Limitations & Future Work

  • The derivation of the \(\epsilon\) upper bound holds strictly only for magnitude criteria; for Wanda, Taylor, etc., it is only experimentally validated and needs theoretical extension to general differentiable scores.
  • \(N_{\text{eff}}\) is a global threshold (or per-layer global), lacking coordination for importance across layers, which might lead to suboptimal allocation between shallow and deep layers.
  • Skipping fine-tuning completely still results in visible performance drops in LLMs at high sparsity (>50%), which may require combination with SparseGPT-style local reconstruction to squeeze further gains.
  • The authors acknowledge that hybrid schemes combining learned gating and using EMP as an initialization for adaptive feature selection during training have not been systematically verified and are explicit future directions.
  • vs. Lottery Ticket / iterative magnitude pruning: They rely on multiple rounds of retraining to find subnets. EMP provides a one-time threshold without retraining, though LTH can theoretically find subnets with higher sparsity; EMP is more suitable for rapid deployment without retraining budgets.
  • vs. SparseGPT / Wanda: Both require pre-specifying sparsity as a hyperparameter. EMP derives this hyperparameter from the metric distribution; experiments show EMP-Wanda achieves better PPL at lower sparsity, indicating "adaptive sparsity" can be stacked with "good scoring."

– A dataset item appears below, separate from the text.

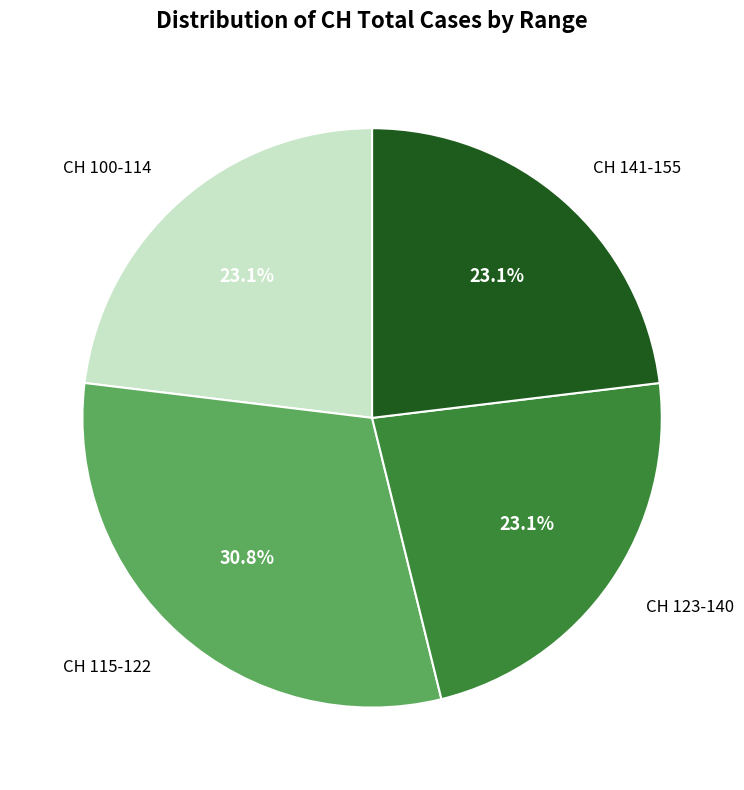

To the nearest percent, what is the average slice percentage?

25%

  • vs. OBD / OBS: Classic second-order methods require Hessian estimation for locally optimal pruning. EMP requires only first-order or zero-order scores for a global threshold, trading "optimality" for "controllable error."

Rating

  • Novelty: ⭐⭐⭐⭐⭐ Bringing the \(N_{\text{eff}}\) concept from particle filtering/ecology into pruning and providing a geometric lower bound is a true interdisciplinary transfer rather than a simple combination.
  • Experimental Thoroughness: ⭐⭐⭐⭐ Covers five major architectures and four scoring criteria, but lacks direct comparison with the latest LLM pruning (e.g., ShortGPT, LLM-Pruner).

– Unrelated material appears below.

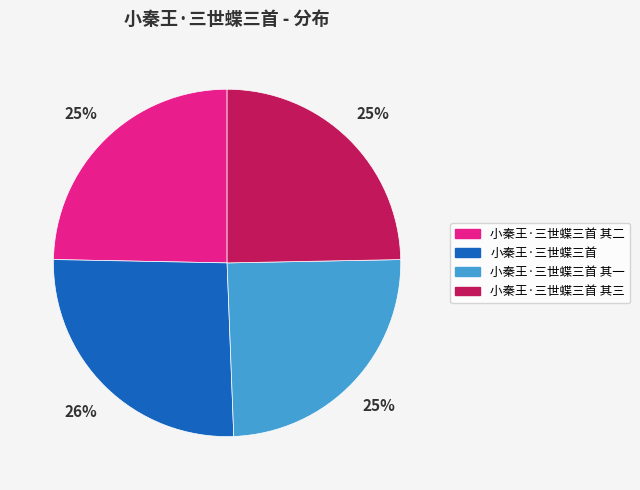

Is there a majority slice in this chart?

No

  • Writing Quality: ⭐⭐⭐⭐ Mathematical derivations are clear, and geometric intuitions (simplex + spherical shells) are very persuasive, though notation is slightly dense for beginners.
  • Value: ⭐⭐⭐⭐⭐ Directly addresses the pain point of "how to choose sparsity" in pruning practice, and the rule is simple enough to implement in 5 lines of code, offering high deployment value.